More than a century later, her murder remains a powerful symbol of how state and local authorities allowed racial violence to thrive in the Jim Crow South—and why legal recognition of historical racial terror is still critically relevant today.
Mary Turner, 21 years old and eight months pregnant, was lynched after publicly condemning the unlawful mob killing of her husband, Hayes Turner, a Black man wrongly targeted during a wave of retaliatory lynchings. His death followed the killing of white plantation owner Hampton Smith, whose labor practices relied heavily on Georgia’s convict leasing system and the exploitation of Black workers.

Rather than pursue lawful justice, white mobs launched a coordinated campaign of terror. At least 13 Black individuals were lynched in connection to Smith’s death, including Hayes Turner—despite no evidence linking him to the crime.
When Mary Turner identified members of the mob and demanded accountability, she became the next target. On May 19, 1918, Turner was kidnapped, hung upside down from a tree, burned alive, and posthumously mutilated in an act of state-tolerated racial violence.

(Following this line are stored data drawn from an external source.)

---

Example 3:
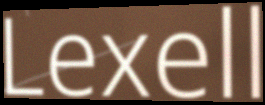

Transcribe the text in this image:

Lexell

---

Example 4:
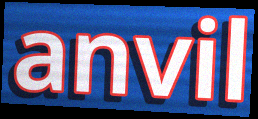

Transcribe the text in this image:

anvil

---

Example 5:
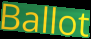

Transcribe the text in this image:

Ballot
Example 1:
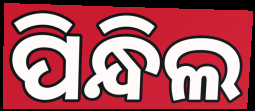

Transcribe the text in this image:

ପିନ୍ଧିଲ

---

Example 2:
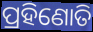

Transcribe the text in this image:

ପ୍ରହିଣୋତି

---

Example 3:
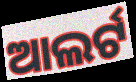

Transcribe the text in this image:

ଆଲର୍ଟ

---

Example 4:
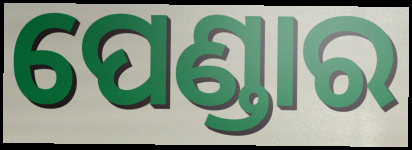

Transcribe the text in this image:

ପେଣ୍ଡାର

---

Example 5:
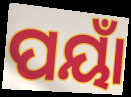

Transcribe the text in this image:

ପୟାଁ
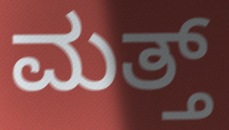
ಮತ್ತ್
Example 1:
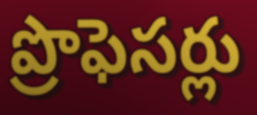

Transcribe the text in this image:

Her unborn child was cut from her body and murdered in front of onlookers. Turner’s body was then riddled with bullets.
No one was arrested. No one was charged. No one was convicted.

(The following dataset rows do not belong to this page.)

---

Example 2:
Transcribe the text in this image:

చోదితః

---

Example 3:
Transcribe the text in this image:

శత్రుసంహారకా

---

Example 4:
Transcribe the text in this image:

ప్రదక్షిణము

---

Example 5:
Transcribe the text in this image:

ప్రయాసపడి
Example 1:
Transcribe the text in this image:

Legal records and contemporary press accounts show that local authorities neither prevented the violence nor investigated it.

The absence of prosecutions reflects the systemic failure of the legal system to treat Black Americans as citizens under the law during this era.

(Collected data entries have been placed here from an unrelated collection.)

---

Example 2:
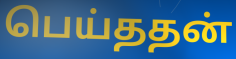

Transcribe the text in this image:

பெய்ததன்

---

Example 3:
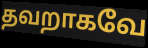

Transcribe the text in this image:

தவறாகவே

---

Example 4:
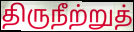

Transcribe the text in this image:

திருநீற்றுத்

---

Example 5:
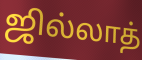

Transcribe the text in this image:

ஜில்லாத்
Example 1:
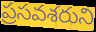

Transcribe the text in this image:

ప్రసవశరుని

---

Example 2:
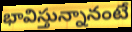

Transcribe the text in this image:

భావిస్తున్నానంటే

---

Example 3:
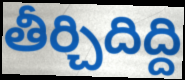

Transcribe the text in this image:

తీర్చిదిద్ది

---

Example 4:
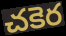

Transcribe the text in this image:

చకెర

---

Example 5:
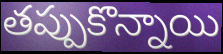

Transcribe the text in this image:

తప్పుకొన్నాయి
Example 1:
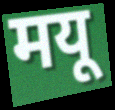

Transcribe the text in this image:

मयू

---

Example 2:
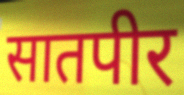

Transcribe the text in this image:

सातपीर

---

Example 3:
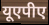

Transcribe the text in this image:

यूएपीए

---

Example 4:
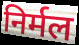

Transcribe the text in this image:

निर्मल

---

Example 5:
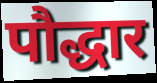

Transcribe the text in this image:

पौद्धार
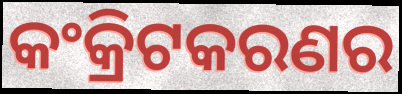
କଂକ୍ରିଟକରଣର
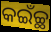
କଇଁଚ୍ଛ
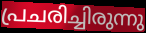
പ്രചരിച്ചിരുന്നു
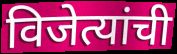
विजेत्यांची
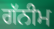
ਗੱਨੀਮ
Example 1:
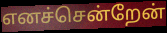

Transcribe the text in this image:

எனச்சென்றேன்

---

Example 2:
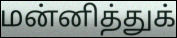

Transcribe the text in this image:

Following Turner’s death, the NAACP launched a formal investigation and began cataloging lynching cases across the United States, including this one.
That work laid a foundation for the modern civil rights movement and efforts to introduce federal anti-lynching legislation—efforts which repeatedly failed for over a century until the Emmett Till Antilynching Act was finally signed into law in 2022.
Yet Mary Turner’s case remains largely unresolved in terms of legal recognition or formal reparations. Advocates argue her story warrants renewed legal attention, not only as a historical lesson but as part of a broader call for systemic acknowledgment and justice for descendants of lynching victims.

In 2010, a memorial marker was installed near the site of her death by the Mary Turner Project, a group dedicated to racial justice and historical truth. The marker has since been defaced multiple times—further evidence that racial terror and resistance to truth-telling remain present even in the 21st century.
The story of Mary Turner continues to challenge legal institutions, historians, and civil rights scholars to reckon with a past that was never prosecuted and a legal system that chose silence over justice.